As written by multiple posters, yes, you can get benchmark results for schedulers, but what is the correct benchmark? Is it the maximum throughput model you don't want to have as a desktop box or the minimum waiting time for interactive jobs you don't want on a compute server? And if you need numbers to come up with the best security model, count line numbers, it is about as relevant.
Re:So we can quantify scheduling performance? (Score:5, Interesting)

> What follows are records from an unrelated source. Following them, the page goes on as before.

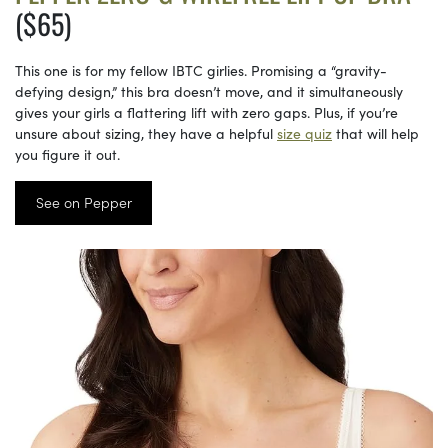
($65)
This one is for my fellow IBTC girlies. Promising a “gravity-
defying design,” this bra doesn’t move, and it simultaneously
gives your girls a flattering lift with zero gaps. Plus, if you’re
unsure about sizing, they have a helpful
size quiz
that will help
you figure it out.
See on Pepper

The security realm however is completely different. For one, the performance requirement does not exist. So the performance penalty that modular architecture brings is largely irrelevant. And since there exist no metrics that can be used to determine whether one security model is better than another without the usage context, a plug-able architecture is the best road to go down to let something that users CAN and WILL want to implement completely differently from one use-case to the next.
Re:Spot on Torvalds... (Score:3, Interesting)
I understand that it needs to be maintainable, but I would think a flexible architecture would be MORE maintainable, not less.
(I admit that I don't have enough experience to make such a statement, at least about Linux and C.)